Elle répond donc aux mêmes règles qui régissent une SARL classique, à l’exception de tous les aménagements nécessaires à la présence d’un seul et unique associé.

Quels avantages et pour qui ?

Voici les avantages dont vous pouvez bénéficier en optant pour la création d’une EURL :

  • elle vous permet de créer une société sans avoir à vous associer ;
  • à l’image de l'entrepreneur individuel à responsabilité limitée (EIRL), votre responsabilité financière est limitée au montant de vos apports (sauf abus). En cas d’apport en numéraire, vous pouvez apporter seulement un cinquième du capital au départ et le reste dans un délai de cinq ans à compter du jour de l’immatriculation de l’entreprise ;
  • vous pouvez créer une société avec un montant relativement limité de capitaux ;
  • vous pouvez plus facilement basculer vers le statut juridique de société à responsabilité limitée (SARL) ;
  • vous pouvez choisir entre le régime de l'impôts su le revenu ou sur les sociétés ;
  • vous pouvez déterminer librement le montant du capital dans les statuts. Ce capital doit être composé d’un apport financier, en nature (matériel ou brevet par exemple) ou d’apports en en industrie (compétences techniques par exemple).

Quels sont les principales démarches à effectuer ?

La création de votre EURL doit faire l’objet d’une publicité dans un journal habilité à recevoir des annonces légales.

Vous devez également immatriculer votre société au registre du commerce et des sociétés (RCS). La démarche s’effectue par l’intermédiaire de votre centre de formalités des entreprises (CFE) chargé de transmettre les informations nécessaires aux différents organismes concernés, tels que les greffes des tribunaux de commerce, le service des impôts et l’Urssaf.
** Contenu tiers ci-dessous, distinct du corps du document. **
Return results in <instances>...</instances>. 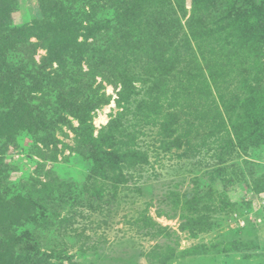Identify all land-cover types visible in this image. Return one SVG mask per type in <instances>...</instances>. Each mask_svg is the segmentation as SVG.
Returning <instances> with one entry per match:
<instances>
[{"label":"rangeland","instance_id":"rangeland-1","mask_svg":"<svg viewBox=\"0 0 264 264\" xmlns=\"http://www.w3.org/2000/svg\"><path fill=\"white\" fill-rule=\"evenodd\" d=\"M160 1L17 0L11 21L18 27L36 25L42 19V7L72 9L71 11L79 14L78 18L82 20L78 34L75 33L78 43L87 48L96 47L106 40L107 36L119 31L120 27L126 28L127 32L122 34L131 40V45L124 55L128 54L135 62L132 64L140 66L146 61L148 49L146 48L145 52L139 45L140 41L160 39L162 32L165 33V20L179 18L185 25L190 17L191 0H185L187 15L184 19L182 13L175 16L166 11L155 13L153 8L160 5ZM175 1L176 5H181L179 0ZM208 1L210 5H214L219 17L213 18L211 23L223 19L229 13L230 7L241 9L249 6L241 0L234 2L235 5L231 4L234 0ZM230 12L234 13L231 10ZM251 17L248 18V25L240 23L238 26L251 27L258 20L255 14ZM49 22L52 23V20L49 19ZM215 30L218 29L213 28L211 31ZM192 32L200 38L205 35L203 39L213 42L212 48L216 50L213 51V57L220 56L227 41H240L238 33L234 38L226 40V35L229 34L226 32L219 35ZM30 33L38 35L36 30H31ZM250 35L252 33L248 34ZM240 38L243 40L242 36ZM176 39L168 46L156 47L155 51L162 55L173 54L182 46L181 44L176 47L179 44L177 41L181 40ZM29 43L33 47L31 58L37 65L48 60V51L42 41L31 37ZM24 50L18 47L17 51L9 55V61L16 68H19L21 63H26L22 56ZM251 53H255V48L251 49ZM263 63L258 62L260 65ZM80 64L79 67L85 72V58ZM51 66L49 70L54 71L57 68L55 63ZM138 70L137 67L135 72ZM25 72L22 70V74ZM85 81L86 85L92 82ZM99 85L102 87L100 93L110 97V103L95 111L85 126L80 125L72 114H67V110L59 111L60 113L54 116L50 110L41 108L39 104L45 105L46 101L54 104L55 96L40 101L39 92L42 90L36 89L34 84L27 82L28 89L24 92L28 95V106L36 107L37 112L30 109L28 117L24 116L26 122L23 121L22 124L16 122V117L19 116L14 111L19 101L10 102L4 93L0 96V113L3 116H0V164L6 167L5 172H0V190L7 194V200L27 197L18 207L10 204L13 208H7L5 224L10 226V231L14 234L24 231L33 234L39 253L46 255L42 257L43 262L40 264H262L264 85L261 84L257 90L245 87L243 91L238 90L239 86H223V93L229 92L228 95L234 99L238 93L240 99L249 101L247 96L243 98L241 94L251 93V103H245L248 116L244 118V113H239V129L243 128L239 141L244 148L240 151L242 154L237 153L238 155L229 162L234 164L236 161V165L227 167L223 179L217 177V174L205 176L197 181L194 178L210 170L208 166L214 162L216 154L229 150V134L221 132V147L213 141L214 139L205 140L204 146L198 149L201 154L196 157L189 156L190 159L182 154L186 148H172L166 152L161 149L157 139L160 124L150 123L154 122L152 119L155 120V117L160 119L158 111L137 133L138 147L143 148L148 163L142 167L137 165L135 168L121 164L120 172L125 177L119 178L117 172L115 175L108 173L107 177L100 176L95 179L96 185L88 192L83 185L86 183L90 163L94 158L97 160L100 154L101 158H109L104 154L111 151L110 148L102 147L107 143L106 138L102 139L106 133H103L101 140L97 139V142L92 143L91 138L95 140L104 132L102 129L120 110L116 105L120 85L96 77L91 87L95 89ZM143 85L145 84L142 80L135 83L137 93L139 90L145 91L146 85ZM195 92L192 97L196 96L198 101H206V98L201 96V88ZM162 96L173 99L175 103L182 97L181 93L177 96H165L160 92L156 97ZM10 103H13V106ZM12 107V115L8 117L6 114ZM190 107L195 109L192 104ZM202 109L204 108L198 106L196 110L200 113ZM260 109L263 110L262 114ZM59 115L64 120L49 131L52 132L49 140H44L41 133L32 131L35 128L27 129L30 128L27 119L32 121L33 117L38 116V119L42 117L48 121ZM5 118L14 122L10 131H5L2 126ZM177 124L180 125L179 119ZM175 128L179 127L174 126L172 129ZM179 132L178 130L176 134ZM11 139L13 140L10 141ZM53 141L56 143H52ZM190 141L191 145L195 143L193 138ZM123 159L125 157L120 156L117 160ZM112 166L115 164L112 163ZM239 176L242 178L238 179ZM240 215H244L246 224L239 228L235 219L236 216L241 217ZM26 244L25 241L17 243L22 248ZM15 250L20 252L17 248Z\"/></svg>","mask_w":264,"mask_h":264},{"label":"trees","instance_id":"trees-1","mask_svg":"<svg viewBox=\"0 0 264 264\" xmlns=\"http://www.w3.org/2000/svg\"><path fill=\"white\" fill-rule=\"evenodd\" d=\"M174 1L161 0V4L153 9L155 13L171 12L173 16L182 13V19H184L187 15L185 0H179L181 5H176V1ZM239 1L234 0L231 4L235 5L234 2ZM242 1H245L249 6L241 9L230 7L229 9L234 12L233 14L229 10L223 19L211 23L213 18H219L214 5H210L208 0H191L190 17L185 25L179 18L165 20L163 25L166 34L162 32L160 39L155 41H140L139 45L145 49V52L146 48L148 49L146 61L138 66L132 64L135 62L131 60L132 58L128 54L124 55L128 49L130 50L131 45V40L126 39L122 34L127 32L126 28L120 27L119 31L107 36L106 40L97 44L96 47L87 48L78 43L77 38H75V33L78 34V27L82 20L78 18L79 14L71 11L72 9L42 7V19L36 25L18 27L11 21L17 0H0V96L4 93L10 102L19 101L14 111L19 116L16 117V122L22 124L25 121L24 116L28 117L30 109L35 113L37 112L36 107L28 106L26 100L28 95L24 92L25 89H28L26 87L27 82L34 84L36 89L42 90L39 92L38 99L40 101L55 96L54 104L46 101L45 105L39 104L41 108L50 110L54 116L60 113L59 111L67 110V114H72V117L80 125L85 126L88 125L95 111L110 103V97L100 93L101 85L92 89L91 84L95 82V78L101 77L105 82L120 85L116 99L119 112L102 129L104 132H101L95 140L91 138L92 143L97 142V139L98 141L101 140L103 133H106L102 139L106 138L105 142L107 143L102 147L110 148L111 151L104 154L109 158H101L100 154L97 160L96 158L93 159L95 163L94 161L90 163L86 183L83 185V188L85 187L88 192L96 185L95 179L100 176L106 175L107 177L108 173L115 175L117 172L116 175H119V178L125 177L120 172L121 164L135 168L137 165L142 167L148 163L143 148L138 147L139 134L137 133L139 132L138 129H141L149 118L155 117L158 111L157 115L160 116V119L157 120L155 117V120L152 119L154 122L150 123L153 125L160 124L159 127L161 128L157 133V139L161 144L159 145L161 149L166 152L172 148L175 150L186 148L182 153L186 158L189 156L196 157L201 154L198 149L204 146L205 140L214 139L213 141L220 146L222 145L219 142V138L222 136L221 132L229 134L231 138L227 142V146H230L229 150L226 153L216 154L214 162L208 163L210 170L194 178L197 181V179L205 178V176L217 174V177L223 179L222 176H225L227 169L236 165V161L234 164L229 162L244 148L239 141L241 139L240 131H243V128L239 129V113H244L242 117H247L249 113L245 103H251L250 92L247 95L241 94L243 98L247 96L249 101L240 99L238 93L234 99L228 95L229 92L223 93V86L228 88L239 86L238 90L243 91L245 87L257 90L261 84L264 85V63L258 64L260 61L264 62V0ZM91 10L93 14L92 7ZM254 14L258 17L255 24L249 28L238 26L240 23L248 25V18H252V15L254 17ZM49 19L52 20V23L49 22ZM83 20L85 21V19ZM144 22L148 23L147 21ZM213 28L218 30L212 32ZM31 30H36L38 35L30 33ZM176 31L177 33H175ZM192 31L204 34L217 33L219 35L225 32L231 34L226 35V40L234 38L238 33V40L240 41L235 43L227 41L221 49L223 52L219 54L220 56L213 57V51H216L212 48L213 42H207L203 39L205 35H201L202 38H200ZM249 33L252 35L248 36ZM241 36L243 40H241ZM31 37H37V40L42 41L48 51V60L43 61L40 65H37L31 58V49L33 48L32 44L29 43ZM176 38H180L183 42L177 41L179 44L176 47L181 44L182 46L177 48L173 54L162 55L155 51L156 47L162 48L163 45L172 44V40L175 41ZM173 44L175 45L174 42ZM18 47L25 49L22 56L26 63H21L20 67L16 68L9 61V55L11 52L17 51ZM253 48H255V53L250 54ZM148 52L151 54L156 52L157 54L150 55ZM83 58L87 64L85 72L79 67ZM142 58L145 60L144 57ZM151 58L154 61L151 62ZM52 63L57 66L54 71L49 70ZM30 66L31 68H29ZM153 66L155 67L152 68ZM137 67L139 70L135 72ZM219 68L221 69L219 70ZM22 70L26 71L25 74H22ZM85 80L92 82L86 85ZM141 80L146 85H143L146 89H144L145 91L139 90L137 93L135 83ZM17 87L18 89H16ZM200 88L202 89L201 96L205 97L207 102L198 101L196 96L192 97V93L194 95L195 90ZM45 89L48 90L43 91ZM15 91L17 92L13 93ZM159 92L165 96H177L181 93L182 97H180L179 102L175 103L173 99H167L164 96L157 98ZM34 99L36 100V98ZM10 104L13 106V103ZM191 104L194 106V110L191 109ZM198 106L204 108L200 113L196 110ZM12 112L13 107L6 115L9 117ZM262 112L263 110L260 109V114ZM1 117L3 118V116ZM59 117L56 116L48 121L42 117L38 119V116L33 117L32 121L27 119L31 128L27 129L35 128L32 131L41 133L44 140H49L52 137V132L49 133V131H52L53 128H56V124L64 120L62 117L59 119ZM177 118L180 125H176ZM168 121L169 124L167 125ZM13 123L9 118H5L2 126L5 131H10L13 128ZM174 126L179 128L172 129ZM89 128L92 129L90 126ZM178 130L180 132L176 134ZM191 138L195 141L193 145H191ZM108 139L109 141H107ZM52 143H56V141ZM120 156L125 157V159L118 161ZM112 163L115 166H112ZM5 168L0 164V172H5ZM241 178V176L238 177V179ZM26 198L18 197L14 201L7 200V194L0 190V264H15L14 262L18 264H40L43 262L42 257L46 256L39 253L35 245L37 240L33 234L29 231L14 234L10 231V226L5 224L7 208L11 210L13 208L11 205L20 206L19 203H22ZM240 216H236V219L244 221V215ZM23 241L27 243L24 248L17 245ZM15 248L20 252L16 251ZM31 252L33 253L32 256L30 255Z\"/></svg>","mask_w":264,"mask_h":264},{"label":"built area","instance_id":"built-area-1","mask_svg":"<svg viewBox=\"0 0 264 264\" xmlns=\"http://www.w3.org/2000/svg\"><path fill=\"white\" fill-rule=\"evenodd\" d=\"M238 226L242 227V225L244 226V221L242 219H236Z\"/></svg>","mask_w":264,"mask_h":264}]
</instances>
Vous devez, sous un mois à compter de leur signature, déposer un original des statuts au bureau de l'enregistrement du service des impôts des entreprises (SIE).

Pour plus d’informations, laissez-vous guider parmi les étapes de la création de votre entreprise sur le site guichet-entreprises.fr

Quel coût des formalités administratives ?

Selon les apports effectués et selon le régime fiscal de l'associé unique et celui du régime fiscal de l'EURL (impôt sur le revenu ou impôt sur les sociétés), le montant des droits fiscaux lors de l’enregistrement des statuts varie.

Quel régime fiscal, social et comptable ?

Le régime fiscal diffère selon que l’associé unique soit une personne physique ou morale.

Régime fiscal

Si l’associé unique est une personne physique, les bénéfices sociaux entrent dans la déclaration d'ensemble des revenus de l'associé. Si ces revenus sont issus d’une activité commerciale ou artisanale, ils entrent dans la catégorie des bénéfices industriels et commerciaux (BIC). S’ils sont pour origine une activité libérale, ils relèveront des bénéfices non commerciaux (BNC).

Vous pouvez choisir d’être soumis à l’impôt sur les sociétés plutôt qu’à l’impôt sur le revenu. Cette décision est irrévocable.

En revanche, si l’associé unique est une personne morale, la société sera obligatoirement soumise à l’impôt sur les sociétés.

Régime social du gérant

Si l’associé unique exerce la fonction de gérant, il dépend du régime des travailleurs non-salariés et ne peut être titulaire en aucun cas d’un contrat de travail.

Si la gérance est exercée par une personne tierce, le gérant relève du régime des « assimilés salariés », notamment s’il est rémunéré au titre de son mandat social. Il bénéficie ainsi du régime de sécurité sociale et de retraite, mais pas du régime de l’assurance chômage.